Judging by the responses on here I'm almost convinced to at least try the broadband out.

I earlier spoke to Sky customer services about the issue I have been having and to be honest they really don't seem that bothered.

I promised myself that I always give someone a second chance, so will hold out until the end of the month before deciding.


----------



## nandug23 (Aug 16, 2014)

I have had numerous issues with Sky before. Was offered sky unlimited free for 6 months earlier and full price later. Was promised 18-20MB, but ended up having only 7-8MB after 3 months. No satisfying response after all the calls I made except for the fact that keep changing my WiFi band everytime without any use.
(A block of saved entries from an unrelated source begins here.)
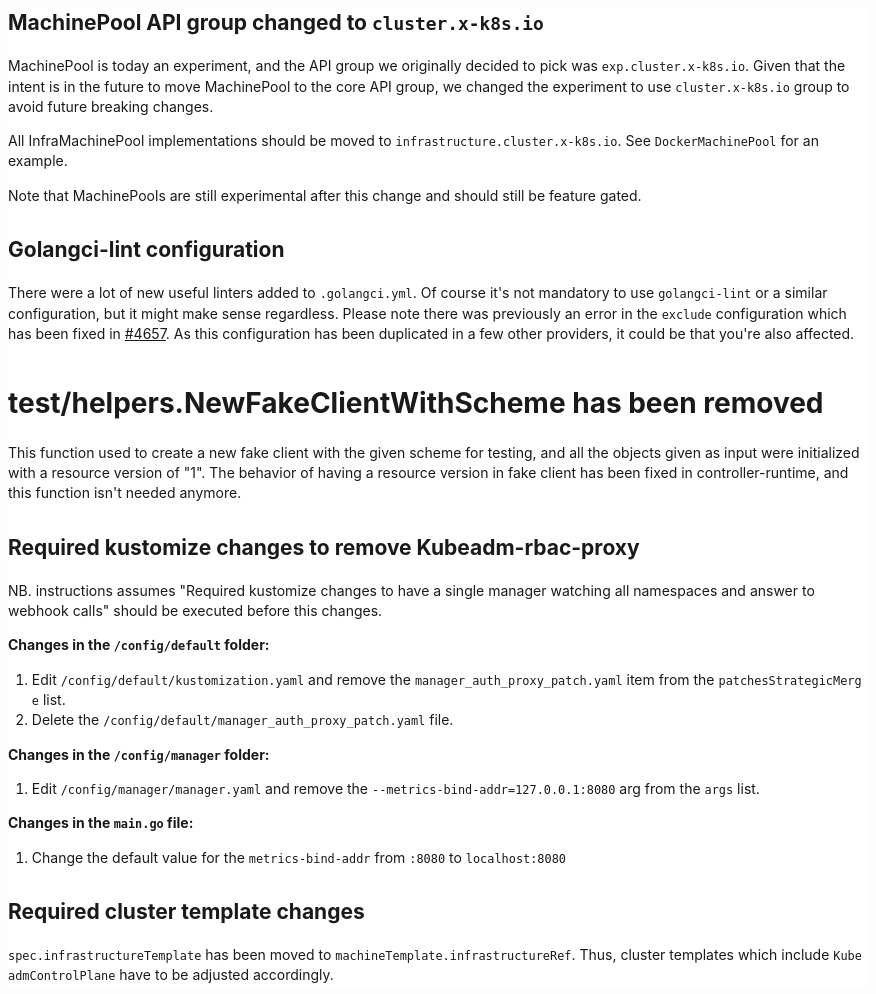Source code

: ## MachinePool API group changed to `cluster.x-k8s.io`

MachinePool is today an experiment, and the API group we originally decided to pick was `exp.cluster.x-k8s.io`. Given that the intent is in the future to move MachinePool to the core API group, we changed the experiment to use `cluster.x-k8s.io` group to avoid future breaking changes.

All InfraMachinePool implementations should be moved to `infrastructure.cluster.x-k8s.io`. See `DockerMachinePool` for an example.

Note that MachinePools are still experimental after this change and should still be feature gated.

## Golangci-lint configuration

There were a lot of new useful linters added to `.golangci.yml`. Of course it's not mandatory to use `golangci-lint` or
a similar configuration, but it might make sense regardless. Please note there was previously an error in
the `exclude` configuration which has been fixed in [#4657](https://github.com/kubernetes-sigs/cluster-api/pull/4657). As
this configuration has been duplicated in a few other providers, it could be that you're also affected.

# test/helpers.NewFakeClientWithScheme has been removed

This function used to create a new fake client with the given scheme for testing,
and all the objects given as input were initialized with a resource version of "1".
The behavior of having a resource version in fake client has been fixed in controller-runtime,
and this function isn't needed anymore.

## Required kustomize changes to remove Kubeadm-rbac-proxy

NB. instructions assumes "Required kustomize changes to have a single manager watching all namespaces and answer to webhook calls"
should be executed before this changes.

**Changes in the `/config/default` folder:**
1. Edit `/config/default/kustomization.yaml` and remove the `manager_auth_proxy_patch.yaml` item from the `patchesStrategicMerge` list.
1. Delete the `/config/default/manager_auth_proxy_patch.yaml` file.

**Changes in the `/config/manager` folder:**
1. Edit `/config/manager/manager.yaml` and remove the `--metrics-bind-addr=127.0.0.1:8080` arg from the `args` list.

**Changes in the `main.go` file:**
1. Change the default value for the `metrics-bind-addr` from `:8080` to `localhost:8080`

## Required cluster template changes

`spec.infrastructureTemplate` has been moved to `machineTemplate.infrastructureRef`. Thus, cluster templates which include `KubeadmControlPlane`
have to be adjusted accordingly.
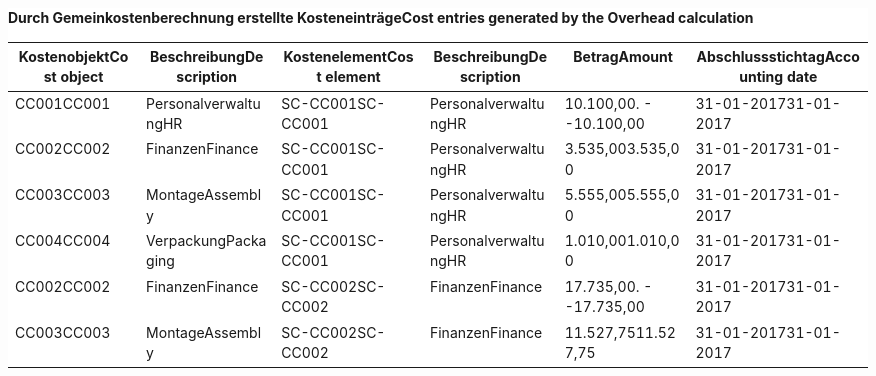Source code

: <span data-ttu-id="9ea21-410">**Durch Gemeinkostenberechnung erstellte Kosteneinträge**</span><span class="sxs-lookup"><span data-stu-id="9ea21-410">**Cost entries generated by the Overhead calculation**</span></span>

| <span data-ttu-id="9ea21-411">Kostenobjekt</span><span class="sxs-lookup"><span data-stu-id="9ea21-411">Cost object</span></span> | <span data-ttu-id="9ea21-412">Beschreibung</span><span class="sxs-lookup"><span data-stu-id="9ea21-412">Description</span></span>  | <span data-ttu-id="9ea21-413">Kostenelement</span><span class="sxs-lookup"><span data-stu-id="9ea21-413">Cost element</span></span>   | <span data-ttu-id="9ea21-414">Beschreibung</span><span class="sxs-lookup"><span data-stu-id="9ea21-414">Description</span></span>  |        <span data-ttu-id="9ea21-415">Betrag</span><span class="sxs-lookup"><span data-stu-id="9ea21-415">Amount</span></span>     |       <span data-ttu-id="9ea21-416">Abschlussstichtag</span><span class="sxs-lookup"><span data-stu-id="9ea21-416">Accounting date</span></span>     |
|-------------|--------------|----------|-----------------|-------------|------------|
| <span data-ttu-id="9ea21-417">CC001</span><span class="sxs-lookup"><span data-stu-id="9ea21-417">CC001</span></span>       | <span data-ttu-id="9ea21-418">Personalverwaltung</span><span class="sxs-lookup"><span data-stu-id="9ea21-418">HR</span></span>           | <span data-ttu-id="9ea21-419">SC-CC001</span><span class="sxs-lookup"><span data-stu-id="9ea21-419">SC-CC001</span></span> | <span data-ttu-id="9ea21-420">Personalverwaltung</span><span class="sxs-lookup"><span data-stu-id="9ea21-420">HR</span></span>              | <span data-ttu-id="9ea21-421">10.100,00. \-</span><span class="sxs-lookup"><span data-stu-id="9ea21-421">\-10.100,00</span></span> | <span data-ttu-id="9ea21-422">31-01-2017</span><span class="sxs-lookup"><span data-stu-id="9ea21-422">31-01-2017</span></span> |
| <span data-ttu-id="9ea21-423">CC002</span><span class="sxs-lookup"><span data-stu-id="9ea21-423">CC002</span></span>       | <span data-ttu-id="9ea21-424">Finanzen</span><span class="sxs-lookup"><span data-stu-id="9ea21-424">Finance</span></span>      | <span data-ttu-id="9ea21-425">SC-CC001</span><span class="sxs-lookup"><span data-stu-id="9ea21-425">SC-CC001</span></span> | <span data-ttu-id="9ea21-426">Personalverwaltung</span><span class="sxs-lookup"><span data-stu-id="9ea21-426">HR</span></span>              | <span data-ttu-id="9ea21-427">3.535,00</span><span class="sxs-lookup"><span data-stu-id="9ea21-427">3.535,00</span></span>    | <span data-ttu-id="9ea21-428">31-01-2017</span><span class="sxs-lookup"><span data-stu-id="9ea21-428">31-01-2017</span></span> |
| <span data-ttu-id="9ea21-429">CC003</span><span class="sxs-lookup"><span data-stu-id="9ea21-429">CC003</span></span>       | <span data-ttu-id="9ea21-430">Montage</span><span class="sxs-lookup"><span data-stu-id="9ea21-430">Assembly</span></span>     | <span data-ttu-id="9ea21-431">SC-CC001</span><span class="sxs-lookup"><span data-stu-id="9ea21-431">SC-CC001</span></span> | <span data-ttu-id="9ea21-432">Personalverwaltung</span><span class="sxs-lookup"><span data-stu-id="9ea21-432">HR</span></span>              | <span data-ttu-id="9ea21-433">5.555,00</span><span class="sxs-lookup"><span data-stu-id="9ea21-433">5.555,00</span></span>    | <span data-ttu-id="9ea21-434">31-01-2017</span><span class="sxs-lookup"><span data-stu-id="9ea21-434">31-01-2017</span></span> |
| <span data-ttu-id="9ea21-435">CC004</span><span class="sxs-lookup"><span data-stu-id="9ea21-435">CC004</span></span>       | <span data-ttu-id="9ea21-436">Verpackung</span><span class="sxs-lookup"><span data-stu-id="9ea21-436">Packaging</span></span>    | <span data-ttu-id="9ea21-437">SC-CC001</span><span class="sxs-lookup"><span data-stu-id="9ea21-437">SC-CC001</span></span> | <span data-ttu-id="9ea21-438">Personalverwaltung</span><span class="sxs-lookup"><span data-stu-id="9ea21-438">HR</span></span>              | <span data-ttu-id="9ea21-439">1.010,00</span><span class="sxs-lookup"><span data-stu-id="9ea21-439">1.010,00</span></span>    | <span data-ttu-id="9ea21-440">31-01-2017</span><span class="sxs-lookup"><span data-stu-id="9ea21-440">31-01-2017</span></span> |
| <span data-ttu-id="9ea21-441">CC002</span><span class="sxs-lookup"><span data-stu-id="9ea21-441">CC002</span></span>       | <span data-ttu-id="9ea21-442">Finanzen</span><span class="sxs-lookup"><span data-stu-id="9ea21-442">Finance</span></span>      | <span data-ttu-id="9ea21-443">SC-CC002</span><span class="sxs-lookup"><span data-stu-id="9ea21-443">SC-CC002</span></span> | <span data-ttu-id="9ea21-444">Finanzen</span><span class="sxs-lookup"><span data-stu-id="9ea21-444">Finance</span></span>         | <span data-ttu-id="9ea21-445">17.735,00. \-</span><span class="sxs-lookup"><span data-stu-id="9ea21-445">\-17.735,00</span></span> | <span data-ttu-id="9ea21-446">31-01-2017</span><span class="sxs-lookup"><span data-stu-id="9ea21-446">31-01-2017</span></span> |
| <span data-ttu-id="9ea21-447">CC003</span><span class="sxs-lookup"><span data-stu-id="9ea21-447">CC003</span></span>       | <span data-ttu-id="9ea21-448">Montage</span><span class="sxs-lookup"><span data-stu-id="9ea21-448">Assembly</span></span>     | <span data-ttu-id="9ea21-449">SC-CC002</span><span class="sxs-lookup"><span data-stu-id="9ea21-449">SC-CC002</span></span> | <span data-ttu-id="9ea21-450">Finanzen</span><span class="sxs-lookup"><span data-stu-id="9ea21-450">Finance</span></span>         | <span data-ttu-id="9ea21-451">11.527,75</span><span class="sxs-lookup"><span data-stu-id="9ea21-451">11.527,75</span></span>   | <span data-ttu-id="9ea21-452">31-01-2017</span><span class="sxs-lookup"><span data-stu-id="9ea21-452">31-01-2017</span></span> |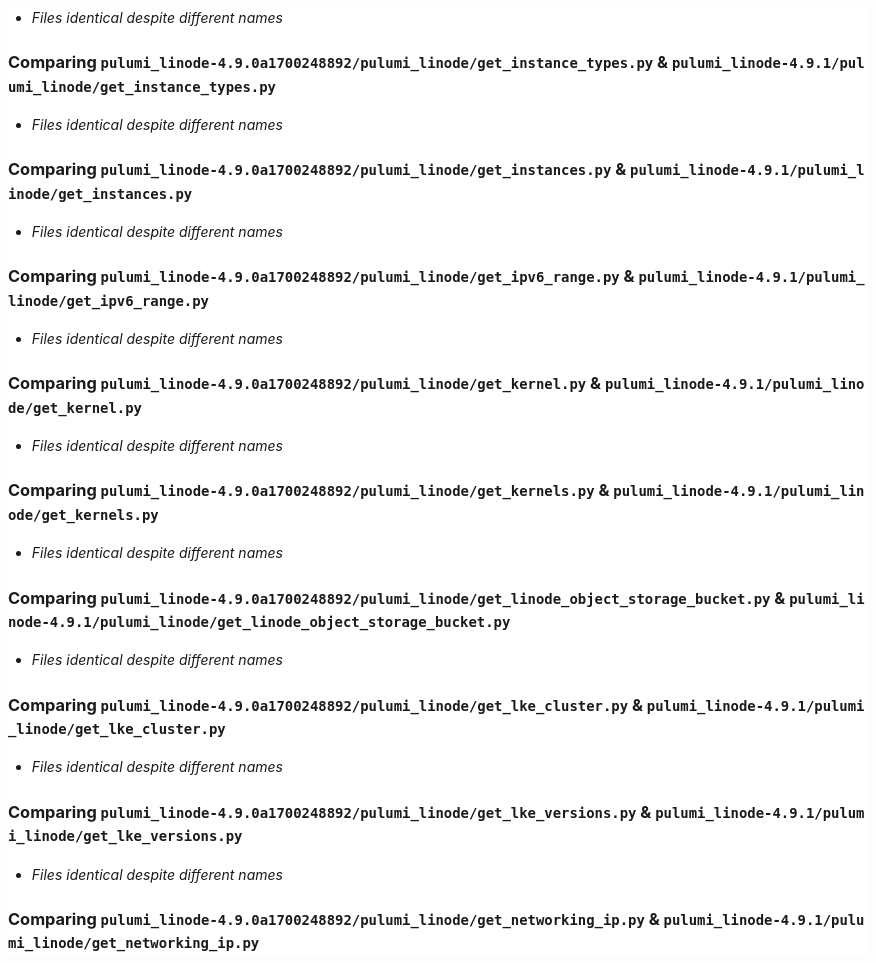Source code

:  * *Files identical despite different names*

### Comparing `pulumi_linode-4.9.0a1700248892/pulumi_linode/get_instance_types.py` & `pulumi_linode-4.9.1/pulumi_linode/get_instance_types.py`

 * *Files identical despite different names*

### Comparing `pulumi_linode-4.9.0a1700248892/pulumi_linode/get_instances.py` & `pulumi_linode-4.9.1/pulumi_linode/get_instances.py`

 * *Files identical despite different names*

### Comparing `pulumi_linode-4.9.0a1700248892/pulumi_linode/get_ipv6_range.py` & `pulumi_linode-4.9.1/pulumi_linode/get_ipv6_range.py`

 * *Files identical despite different names*

### Comparing `pulumi_linode-4.9.0a1700248892/pulumi_linode/get_kernel.py` & `pulumi_linode-4.9.1/pulumi_linode/get_kernel.py`

 * *Files identical despite different names*

### Comparing `pulumi_linode-4.9.0a1700248892/pulumi_linode/get_kernels.py` & `pulumi_linode-4.9.1/pulumi_linode/get_kernels.py`

 * *Files identical despite different names*

### Comparing `pulumi_linode-4.9.0a1700248892/pulumi_linode/get_linode_object_storage_bucket.py` & `pulumi_linode-4.9.1/pulumi_linode/get_linode_object_storage_bucket.py`

 * *Files identical despite different names*

### Comparing `pulumi_linode-4.9.0a1700248892/pulumi_linode/get_lke_cluster.py` & `pulumi_linode-4.9.1/pulumi_linode/get_lke_cluster.py`

 * *Files identical despite different names*

### Comparing `pulumi_linode-4.9.0a1700248892/pulumi_linode/get_lke_versions.py` & `pulumi_linode-4.9.1/pulumi_linode/get_lke_versions.py`

 * *Files identical despite different names*

### Comparing `pulumi_linode-4.9.0a1700248892/pulumi_linode/get_networking_ip.py` & `pulumi_linode-4.9.1/pulumi_linode/get_networking_ip.py`

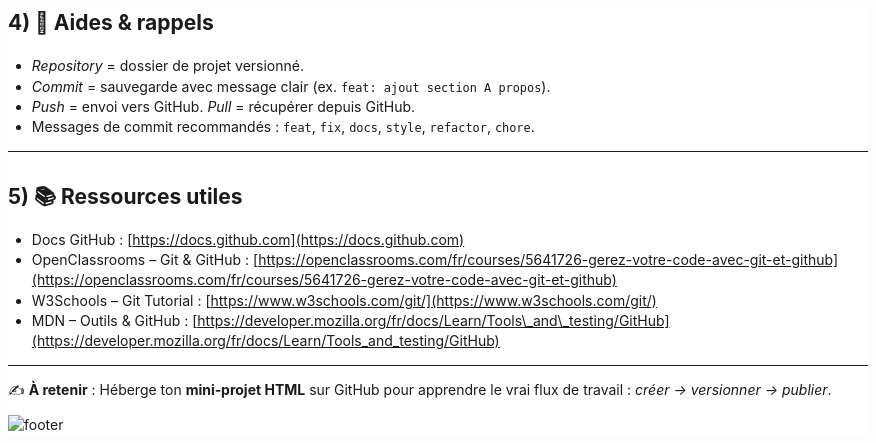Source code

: 
## 4) 🧭 Aides & rappels

* *Repository* = dossier de projet versionné.
* *Commit* = sauvegarde avec message clair (ex. `feat: ajout section A propos`).
* *Push* = envoi vers GitHub. *Pull* = récupérer depuis GitHub.
* Messages de commit recommandés : `feat`, `fix`, `docs`, `style`, `refactor`, `chore`.

---

## 5) 📚 Ressources utiles

* Docs GitHub : [https://docs.github.com](https://docs.github.com)
* OpenClassrooms – Git & GitHub : [https://openclassrooms.com/fr/courses/5641726-gerez-votre-code-avec-git-et-github](https://openclassrooms.com/fr/courses/5641726-gerez-votre-code-avec-git-et-github)
* W3Schools – Git Tutorial : [https://www.w3schools.com/git/](https://www.w3schools.com/git/)
* MDN – Outils & GitHub : [https://developer.mozilla.org/fr/docs/Learn/Tools\_and\_testing/GitHub](https://developer.mozilla.org/fr/docs/Learn/Tools_and_testing/GitHub)

---

✍️ **À retenir** : Héberge ton **mini‑projet HTML** sur GitHub pour apprendre le vrai flux de travail : *créer → versionner → publier*.

![footer](https://capsule-render.vercel.app/api?type=waving&color=gradient&height=120&section=footer&text=%F0%9F%8C%9F%20Mettez%20une%20%2A%20si%20vous%20avez%20aim%C3%A9%20ce%20TP%20!%20%F0%9F%9A%80&fontSize=22)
Just out of the contracy now and looking to switch to Virgin.


----------



## hardyd44 (Mar 31, 2014)

been with Virgin since blueyonder days (10+ years), broadband can not fault , TV now got TiVo - yes and no but, not had sky since over 10 years ago so things have moved on - priced them both up - not much difference (surprise, surprise).

but at the end of the day, would I change - no, why because unless BT was offering fibre ( don't forget that sky. talk talk, etc use BT infrastructure) you are stuck with old copper wire and that can never compete for speed or capacity

for paralla try :http://help.virginmedia.com/system/...&LANGUAGE=en&COUNTY=us&VM_CUSTOMER_TYPE=Cable


----------